Tell me a little about Fred, did he have any effect from the trial?
Edward Greeno: So as best we can tell the salmonella that we gave him didn’t do anything to his tumor, and fortunately he’s continued to do well for now he’s been through lots of treatments in the past which it helped him for a while but as is often the case eventually they all stop working.
He said that his last scan was good though
Edward Greeno: yeah, he’s fortunate that his cancer is growing relatively slowly, for right now it’s not causing him any problems, as you saw when you met him, right now he’s enjoying himself and feeling pretty good and doing the things he wants to be doing.
He really has a good outlook on life.
Edward Greeno: One of the advantages of my job, as hard as it is dealing with patients with bad diseases is that there are plenty of people like Mr. Oakden who have such a positive attitude, it’s a pleasure to take care of him, even if I didn’t get rid of his cancer for him, taking care of him was a pleasure, because he really does have such a positive attitude.Is there anything else you’d like to add?

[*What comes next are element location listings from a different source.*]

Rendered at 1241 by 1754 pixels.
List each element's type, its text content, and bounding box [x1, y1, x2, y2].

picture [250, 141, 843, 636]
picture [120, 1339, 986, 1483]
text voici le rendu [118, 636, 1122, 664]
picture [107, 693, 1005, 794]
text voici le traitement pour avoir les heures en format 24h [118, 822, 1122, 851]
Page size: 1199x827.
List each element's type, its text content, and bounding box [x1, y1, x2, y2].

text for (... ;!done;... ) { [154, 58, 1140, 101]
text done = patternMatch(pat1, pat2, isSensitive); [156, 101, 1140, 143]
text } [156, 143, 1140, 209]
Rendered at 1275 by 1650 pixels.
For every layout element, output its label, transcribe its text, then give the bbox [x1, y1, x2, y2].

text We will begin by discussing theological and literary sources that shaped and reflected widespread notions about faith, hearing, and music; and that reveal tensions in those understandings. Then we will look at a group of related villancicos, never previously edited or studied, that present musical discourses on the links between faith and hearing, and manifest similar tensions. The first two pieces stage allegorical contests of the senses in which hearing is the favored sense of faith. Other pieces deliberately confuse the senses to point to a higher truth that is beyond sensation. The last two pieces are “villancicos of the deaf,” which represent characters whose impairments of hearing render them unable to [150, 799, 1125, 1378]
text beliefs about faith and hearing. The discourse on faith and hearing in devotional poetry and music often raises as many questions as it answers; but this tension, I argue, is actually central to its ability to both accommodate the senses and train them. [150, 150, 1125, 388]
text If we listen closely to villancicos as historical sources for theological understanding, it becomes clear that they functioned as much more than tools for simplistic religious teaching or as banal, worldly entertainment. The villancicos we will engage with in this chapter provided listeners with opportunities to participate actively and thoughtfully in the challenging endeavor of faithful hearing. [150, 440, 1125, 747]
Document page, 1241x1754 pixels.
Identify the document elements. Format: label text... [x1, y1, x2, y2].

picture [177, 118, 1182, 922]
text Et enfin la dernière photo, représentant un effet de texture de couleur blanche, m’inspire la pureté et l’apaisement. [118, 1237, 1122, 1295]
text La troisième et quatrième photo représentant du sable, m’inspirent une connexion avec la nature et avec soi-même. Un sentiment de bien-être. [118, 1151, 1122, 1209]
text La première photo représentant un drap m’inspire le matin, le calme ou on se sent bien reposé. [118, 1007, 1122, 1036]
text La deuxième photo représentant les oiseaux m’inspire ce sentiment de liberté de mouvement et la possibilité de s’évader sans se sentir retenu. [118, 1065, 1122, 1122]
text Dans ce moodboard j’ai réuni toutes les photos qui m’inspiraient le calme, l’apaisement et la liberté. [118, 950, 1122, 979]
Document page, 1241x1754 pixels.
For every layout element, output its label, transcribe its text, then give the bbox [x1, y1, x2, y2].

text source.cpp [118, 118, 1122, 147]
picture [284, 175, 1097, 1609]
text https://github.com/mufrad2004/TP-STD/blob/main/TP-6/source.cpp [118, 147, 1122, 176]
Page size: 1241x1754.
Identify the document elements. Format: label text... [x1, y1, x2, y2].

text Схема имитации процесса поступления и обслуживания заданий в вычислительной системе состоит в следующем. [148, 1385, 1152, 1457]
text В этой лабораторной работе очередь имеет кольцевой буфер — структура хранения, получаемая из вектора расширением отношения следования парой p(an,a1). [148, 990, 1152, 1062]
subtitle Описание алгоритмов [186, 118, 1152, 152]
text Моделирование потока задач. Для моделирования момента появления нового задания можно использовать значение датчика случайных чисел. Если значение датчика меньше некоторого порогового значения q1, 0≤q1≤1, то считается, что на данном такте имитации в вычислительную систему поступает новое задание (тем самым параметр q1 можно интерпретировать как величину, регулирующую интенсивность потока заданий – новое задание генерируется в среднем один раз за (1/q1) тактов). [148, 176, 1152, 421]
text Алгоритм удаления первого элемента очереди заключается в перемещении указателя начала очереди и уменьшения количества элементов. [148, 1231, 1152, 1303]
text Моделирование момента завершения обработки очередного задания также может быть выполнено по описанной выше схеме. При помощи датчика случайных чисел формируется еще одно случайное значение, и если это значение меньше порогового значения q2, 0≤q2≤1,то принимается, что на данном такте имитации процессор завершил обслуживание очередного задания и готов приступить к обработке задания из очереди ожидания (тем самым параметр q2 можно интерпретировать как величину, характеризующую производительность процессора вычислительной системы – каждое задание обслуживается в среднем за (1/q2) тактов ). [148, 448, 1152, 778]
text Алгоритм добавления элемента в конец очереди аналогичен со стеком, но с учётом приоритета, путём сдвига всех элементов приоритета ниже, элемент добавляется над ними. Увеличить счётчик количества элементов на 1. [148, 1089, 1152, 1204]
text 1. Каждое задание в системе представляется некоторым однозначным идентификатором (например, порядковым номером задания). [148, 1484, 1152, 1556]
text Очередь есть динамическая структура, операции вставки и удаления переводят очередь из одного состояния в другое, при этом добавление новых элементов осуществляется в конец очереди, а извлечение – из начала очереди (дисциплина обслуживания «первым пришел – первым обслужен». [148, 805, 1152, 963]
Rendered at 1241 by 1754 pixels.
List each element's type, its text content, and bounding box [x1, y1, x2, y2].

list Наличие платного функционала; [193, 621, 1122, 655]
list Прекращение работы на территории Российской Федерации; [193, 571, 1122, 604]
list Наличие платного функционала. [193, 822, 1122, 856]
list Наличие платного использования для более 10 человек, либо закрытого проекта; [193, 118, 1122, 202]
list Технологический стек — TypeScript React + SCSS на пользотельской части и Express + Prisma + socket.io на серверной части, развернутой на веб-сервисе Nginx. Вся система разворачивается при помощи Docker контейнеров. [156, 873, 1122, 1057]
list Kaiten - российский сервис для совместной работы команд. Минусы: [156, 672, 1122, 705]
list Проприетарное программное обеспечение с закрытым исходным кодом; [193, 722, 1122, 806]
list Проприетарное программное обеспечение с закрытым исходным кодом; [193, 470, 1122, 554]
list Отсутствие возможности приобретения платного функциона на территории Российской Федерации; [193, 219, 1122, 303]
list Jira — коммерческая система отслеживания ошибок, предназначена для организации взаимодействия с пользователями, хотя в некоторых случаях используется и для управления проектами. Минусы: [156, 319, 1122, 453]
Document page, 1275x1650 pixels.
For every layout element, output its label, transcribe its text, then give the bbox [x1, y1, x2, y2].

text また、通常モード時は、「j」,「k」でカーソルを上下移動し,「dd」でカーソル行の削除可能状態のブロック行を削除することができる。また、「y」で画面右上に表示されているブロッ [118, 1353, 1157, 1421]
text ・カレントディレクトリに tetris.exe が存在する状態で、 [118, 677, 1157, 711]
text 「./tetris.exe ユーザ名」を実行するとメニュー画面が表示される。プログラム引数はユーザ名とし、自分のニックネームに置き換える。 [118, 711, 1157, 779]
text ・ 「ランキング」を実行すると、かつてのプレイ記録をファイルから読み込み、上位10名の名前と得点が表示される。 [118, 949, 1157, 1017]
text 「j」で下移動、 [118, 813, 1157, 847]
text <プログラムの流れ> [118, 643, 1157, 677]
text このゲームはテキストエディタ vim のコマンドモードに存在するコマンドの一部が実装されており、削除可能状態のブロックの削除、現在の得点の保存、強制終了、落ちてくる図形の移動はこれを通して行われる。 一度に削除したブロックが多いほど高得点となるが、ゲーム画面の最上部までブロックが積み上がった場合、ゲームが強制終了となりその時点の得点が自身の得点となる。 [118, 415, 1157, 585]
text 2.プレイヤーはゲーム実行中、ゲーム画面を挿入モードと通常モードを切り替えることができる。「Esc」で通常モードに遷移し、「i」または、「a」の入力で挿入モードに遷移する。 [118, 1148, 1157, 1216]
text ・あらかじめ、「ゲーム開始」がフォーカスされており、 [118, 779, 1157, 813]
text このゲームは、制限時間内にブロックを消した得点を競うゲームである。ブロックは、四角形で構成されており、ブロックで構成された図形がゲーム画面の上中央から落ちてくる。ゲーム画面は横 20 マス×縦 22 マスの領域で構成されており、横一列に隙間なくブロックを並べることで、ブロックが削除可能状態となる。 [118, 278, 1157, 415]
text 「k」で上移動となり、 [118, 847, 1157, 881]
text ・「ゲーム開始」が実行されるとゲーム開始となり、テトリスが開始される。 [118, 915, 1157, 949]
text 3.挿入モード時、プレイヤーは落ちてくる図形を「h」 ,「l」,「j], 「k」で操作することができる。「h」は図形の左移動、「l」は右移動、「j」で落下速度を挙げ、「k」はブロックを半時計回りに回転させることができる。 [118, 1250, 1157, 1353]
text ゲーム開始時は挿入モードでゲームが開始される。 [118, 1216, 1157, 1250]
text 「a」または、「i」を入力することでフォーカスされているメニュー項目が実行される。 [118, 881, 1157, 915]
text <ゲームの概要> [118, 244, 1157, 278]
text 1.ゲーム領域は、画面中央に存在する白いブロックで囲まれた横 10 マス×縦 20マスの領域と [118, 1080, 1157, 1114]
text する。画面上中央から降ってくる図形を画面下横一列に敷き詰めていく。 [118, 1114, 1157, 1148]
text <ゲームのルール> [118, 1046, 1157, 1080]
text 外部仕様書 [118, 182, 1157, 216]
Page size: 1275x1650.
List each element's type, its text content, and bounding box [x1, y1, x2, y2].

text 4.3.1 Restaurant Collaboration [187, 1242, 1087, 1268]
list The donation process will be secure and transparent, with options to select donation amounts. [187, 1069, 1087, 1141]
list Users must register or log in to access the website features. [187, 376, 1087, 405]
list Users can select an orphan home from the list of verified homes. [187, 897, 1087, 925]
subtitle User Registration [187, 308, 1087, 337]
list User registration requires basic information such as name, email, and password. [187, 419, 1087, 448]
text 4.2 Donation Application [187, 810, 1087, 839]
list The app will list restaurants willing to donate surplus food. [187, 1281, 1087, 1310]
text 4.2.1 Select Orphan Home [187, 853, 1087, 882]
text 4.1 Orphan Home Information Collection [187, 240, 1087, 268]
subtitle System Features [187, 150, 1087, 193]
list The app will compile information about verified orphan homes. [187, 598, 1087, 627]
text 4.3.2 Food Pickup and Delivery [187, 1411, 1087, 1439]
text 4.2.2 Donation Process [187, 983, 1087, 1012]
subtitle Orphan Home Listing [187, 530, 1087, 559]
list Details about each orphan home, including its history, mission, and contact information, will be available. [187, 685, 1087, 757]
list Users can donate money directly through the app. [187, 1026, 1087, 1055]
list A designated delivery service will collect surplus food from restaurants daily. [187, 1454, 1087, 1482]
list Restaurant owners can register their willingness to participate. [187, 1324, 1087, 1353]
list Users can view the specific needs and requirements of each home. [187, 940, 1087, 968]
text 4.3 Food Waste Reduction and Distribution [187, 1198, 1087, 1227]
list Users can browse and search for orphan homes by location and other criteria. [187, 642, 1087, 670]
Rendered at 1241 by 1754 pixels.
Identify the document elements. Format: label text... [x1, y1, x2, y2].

Edward Greeno: No I mean the things I always like to stress it’s easy for me, and those of us involve in these studies, to get really excited about it because they are exciting, we have to be cautious that doesn’t translate into people thinking this is going to cure everybody’s cancer next week, because it’s not. And I think the other thing is to recognize often the story sounds very simple, we thought about doing salmonella, we did a little genetic manipulation and we’re giving it to patients, it’s really important to recognize that it was 15 years of hard work on the part of Dr. Saltsman just to get to the point of starting to actually treat patients and it’s going to be a number of more years before we even figure out, is it useful or not in real patients.